### Dataset records

Segment Open

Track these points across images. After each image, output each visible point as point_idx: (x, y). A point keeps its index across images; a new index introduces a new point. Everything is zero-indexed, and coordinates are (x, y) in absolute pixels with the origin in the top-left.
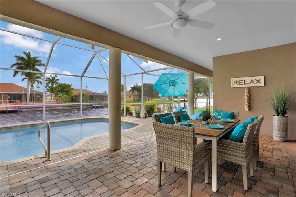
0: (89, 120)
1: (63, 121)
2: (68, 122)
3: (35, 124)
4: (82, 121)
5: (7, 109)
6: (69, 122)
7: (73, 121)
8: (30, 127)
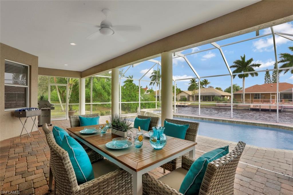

Segment Closed

### What the exercise asks
Please repeat the records above exactly, omitting any pictures they contain.

### Response below
Track these points across images. After each image, output each visible point as point_idx: (x, y). A point keeps its index across images; a new index introduces a new point. Everything is zero-indexed, and coordinates are (x, y) in absolute pixels with the origin in the top-left.
0: (89, 120)
1: (63, 121)
2: (68, 122)
3: (35, 124)
4: (82, 121)
5: (7, 109)
6: (69, 122)
7: (73, 121)
8: (30, 127)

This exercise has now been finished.